[Opening Data shown section]
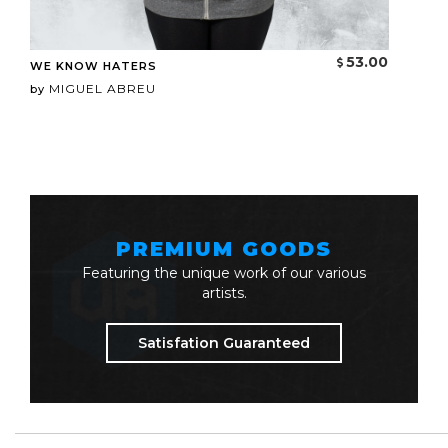
53.00
WE KNOW HATERS
MIGUEL ABREU
by
PREMIUM GOODS
Featuring the unique work of our various
artists.
Satisfation Guaranteed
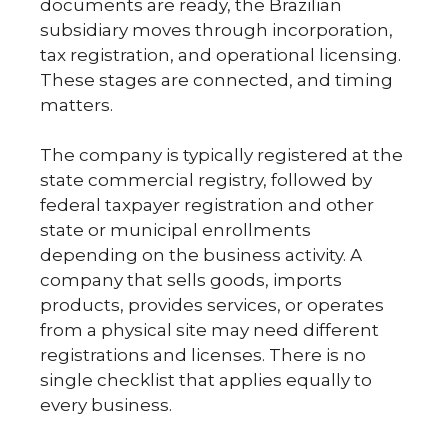
documents are ready, the Brazilian
subsidiary moves through incorporation,
tax registration, and operational licensing.
These stages are connected, and timing
matters.
The company is typically registered at the
state commercial registry, followed by
federal taxpayer registration and other
state or municipal enrollments
depending on the business activity. A
company that sells goods, imports
products, provides services, or operates
from a physical site may need different
registrations and licenses. There is no
single checklist that applies equally to
every business.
[Closing Data shown section]
### What the task requires
Word for word, repeat the line holding "depending on the business activity. A" and all lines after it through the end of the entries above.

### Solution to this task
depending on the business activity. A
company that sells goods, imports
products, provides services, or operates
from a physical site may need different
registrations and licenses. There is no
single checklist that applies equally to
every business.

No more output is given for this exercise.